*TESTO FORNITO:*
◆ ◆ ◆ ◆ ◆ ◆ ◆
L’acqua è un bene comune e in quanto tale non è oggetto di mercificazione”. Lo ha detto chiaramente il Ministro dell’Ambiente Sergio Costa di fronte al Consiglio ambientale dell’Unione Europea. Precisando: “Bisogna favorire il percorso pubblico e partecipativo dell’acqua”.

Promesse? No, fatti. La nostra battaglia risale infatti alle origini del MoVimento 5 Stelle e dei movimenti per l’acqua pubblica. Il referendum 2011, che ha portato 26 milioni di cittadini ad esprimersi contro la privatizzazione del servizio idrico, ha potuto contare sul nostro forte contributo. Per tutta la XVII Legislatura abbiamo preteso che l’esito di quel referendum venisse rispettato. Non dimentichiamo che il rispetto del voto del 2011 è ben esplicitato nel “Contratto di Governo”.

Per farla breve, non cambieremo idea proprio ora che siamo forza di Governo: il progetto di legge sull’acqua pubblica e partecipata è già depositato alla Camera grazie all’iniziativa di Federica Daga, prima firmataria, e dei deputati M5S.

Non vogliamo una “riforma”, ma una rivoluzione. Tra gli obiettivi della proposta di legge abbiamo infatti:

  • garantire a tutti il diritto universale di accesso all’acqua;
  • mettere la parola fine all’accaparramento selvaggio delle fonti idriche;
  • istituire un fondo per ripubblicizzare il servizio idrico integrato;
  • destinare risorse ingenti per l’ammodernamento e l’efficientamento delle reti;
  • introdurre strumenti di partecipazione che consentano ai cittadini di contribuire alla gestione del servizio idrico e che rendano l’acqua veramente “pubblica”;
  • sottrarre all’ARERA la competenza nella definizione delle tariffe e di tutto ciò che riguarda la gestione dell’acqua, che andrebbe riportata in capo al Ministero dell’Ambiente.
◆ ◆ ◆ ◆ ◆ ◆ ◆
*DATI ESTRATTI:*
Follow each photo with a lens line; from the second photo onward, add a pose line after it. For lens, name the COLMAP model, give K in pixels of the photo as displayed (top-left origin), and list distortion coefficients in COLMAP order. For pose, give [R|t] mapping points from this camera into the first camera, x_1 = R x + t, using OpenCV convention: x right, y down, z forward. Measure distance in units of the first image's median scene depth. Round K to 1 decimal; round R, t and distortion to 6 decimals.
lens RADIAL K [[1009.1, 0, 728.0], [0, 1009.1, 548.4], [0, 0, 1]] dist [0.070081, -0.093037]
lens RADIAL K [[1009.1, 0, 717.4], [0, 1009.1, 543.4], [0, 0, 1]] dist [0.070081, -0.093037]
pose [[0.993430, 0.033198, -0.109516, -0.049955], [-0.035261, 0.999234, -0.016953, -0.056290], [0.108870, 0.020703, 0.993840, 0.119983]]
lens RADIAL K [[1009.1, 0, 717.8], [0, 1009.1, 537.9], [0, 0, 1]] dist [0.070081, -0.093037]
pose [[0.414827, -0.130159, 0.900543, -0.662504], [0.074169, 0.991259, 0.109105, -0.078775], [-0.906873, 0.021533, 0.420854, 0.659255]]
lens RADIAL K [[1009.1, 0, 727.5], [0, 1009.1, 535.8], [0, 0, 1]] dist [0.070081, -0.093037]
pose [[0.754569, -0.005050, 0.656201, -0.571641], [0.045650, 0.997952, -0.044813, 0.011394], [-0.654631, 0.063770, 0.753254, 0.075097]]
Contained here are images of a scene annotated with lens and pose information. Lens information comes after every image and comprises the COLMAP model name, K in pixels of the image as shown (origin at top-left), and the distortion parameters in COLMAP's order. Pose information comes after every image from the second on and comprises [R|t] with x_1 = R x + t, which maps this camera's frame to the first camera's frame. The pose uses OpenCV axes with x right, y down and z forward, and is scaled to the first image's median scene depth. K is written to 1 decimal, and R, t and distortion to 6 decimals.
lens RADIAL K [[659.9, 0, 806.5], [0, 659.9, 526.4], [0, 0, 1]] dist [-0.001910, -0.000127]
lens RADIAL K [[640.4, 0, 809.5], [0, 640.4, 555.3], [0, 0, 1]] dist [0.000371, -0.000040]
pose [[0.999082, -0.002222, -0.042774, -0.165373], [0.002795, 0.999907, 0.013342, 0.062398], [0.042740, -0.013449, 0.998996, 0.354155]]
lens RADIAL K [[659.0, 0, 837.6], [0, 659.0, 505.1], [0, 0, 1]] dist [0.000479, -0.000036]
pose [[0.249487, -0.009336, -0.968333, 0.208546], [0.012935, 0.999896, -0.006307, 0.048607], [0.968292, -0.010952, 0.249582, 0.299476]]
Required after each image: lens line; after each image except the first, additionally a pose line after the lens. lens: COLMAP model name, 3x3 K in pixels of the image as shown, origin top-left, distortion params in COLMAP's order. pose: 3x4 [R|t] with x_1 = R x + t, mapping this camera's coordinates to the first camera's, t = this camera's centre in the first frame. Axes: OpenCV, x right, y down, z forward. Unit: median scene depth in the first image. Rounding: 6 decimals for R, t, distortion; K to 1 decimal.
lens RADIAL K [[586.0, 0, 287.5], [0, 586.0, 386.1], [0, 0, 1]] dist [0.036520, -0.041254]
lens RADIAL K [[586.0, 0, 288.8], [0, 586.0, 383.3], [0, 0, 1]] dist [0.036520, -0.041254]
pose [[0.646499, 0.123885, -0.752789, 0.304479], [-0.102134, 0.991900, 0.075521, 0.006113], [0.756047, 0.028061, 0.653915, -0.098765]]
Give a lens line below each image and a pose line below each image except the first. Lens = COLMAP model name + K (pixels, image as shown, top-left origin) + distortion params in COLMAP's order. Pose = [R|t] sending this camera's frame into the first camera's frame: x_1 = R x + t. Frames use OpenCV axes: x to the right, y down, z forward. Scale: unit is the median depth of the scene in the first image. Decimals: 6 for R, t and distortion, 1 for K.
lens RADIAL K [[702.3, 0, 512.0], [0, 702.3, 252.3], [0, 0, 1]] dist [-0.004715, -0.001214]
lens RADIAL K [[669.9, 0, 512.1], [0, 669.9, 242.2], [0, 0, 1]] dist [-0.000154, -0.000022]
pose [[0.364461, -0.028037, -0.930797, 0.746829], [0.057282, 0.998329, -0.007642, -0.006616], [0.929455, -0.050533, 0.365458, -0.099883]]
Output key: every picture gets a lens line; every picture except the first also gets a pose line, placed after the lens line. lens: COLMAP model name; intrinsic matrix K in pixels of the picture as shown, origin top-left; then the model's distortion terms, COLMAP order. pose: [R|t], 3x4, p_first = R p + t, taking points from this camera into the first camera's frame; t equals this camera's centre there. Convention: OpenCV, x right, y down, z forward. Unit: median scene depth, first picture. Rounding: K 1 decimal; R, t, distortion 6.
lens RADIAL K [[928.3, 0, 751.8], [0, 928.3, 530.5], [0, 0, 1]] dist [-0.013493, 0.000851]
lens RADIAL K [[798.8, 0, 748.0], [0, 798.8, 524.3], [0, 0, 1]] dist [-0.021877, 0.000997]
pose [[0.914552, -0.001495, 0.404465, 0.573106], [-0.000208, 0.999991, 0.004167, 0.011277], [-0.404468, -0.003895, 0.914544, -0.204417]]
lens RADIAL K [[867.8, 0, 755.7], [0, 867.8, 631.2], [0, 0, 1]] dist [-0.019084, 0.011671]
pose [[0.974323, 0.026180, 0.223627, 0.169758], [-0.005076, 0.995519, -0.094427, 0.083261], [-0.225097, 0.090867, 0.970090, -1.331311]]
◆ ◆ ◆ ◆ ◆ ◆ ◆
*ATTIVITÀ:*
A – In base al testo sull'acqua pubblica, rispondi brevemente a ciascuna domanda:
(i) Davanti a quale organismo ha parlato il Ministro dell'Ambiente Sergio Costa?
(ii) Quanti cittadini si sono espressi nel referendum del 2011?
(iii) Chi è la prima firmataria del progetto di legge depositato alla Camera?
B – Ricopia senza modifiche il passo del testo sull'acqua pubblica che comincia con le parole "Promesse? No, fatti." e termina con "dei deputati M5S.".

*SOLUZIONI:*
A –
(i) Davanti al Consiglio ambientale dell'Unione Europea.
(ii) 26 milioni di cittadini.
(iii) Federica Daga.

B –
Promesse? No, fatti. La nostra battaglia risale infatti alle origini del MoVimento 5 Stelle e dei movimenti per l’acqua pubblica. Il referendum 2011, che ha portato 26 milioni di cittadini ad esprimersi contro la privatizzazione del servizio idrico, ha potuto contare sul nostro forte contributo. Per tutta la XVII Legislatura abbiamo preteso che l’esito di quel referendum venisse rispettato. Non dimentichiamo che il rispetto del voto del 2011 è ben esplicitato nel “Contratto di Governo”.

Per farla breve, non cambieremo idea proprio ora che siamo forza di Governo: il progetto di legge sull’acqua pubblica e partecipata è già depositato alla Camera grazie all’iniziativa di Federica Daga, prima firmataria, e dei deputati M5S.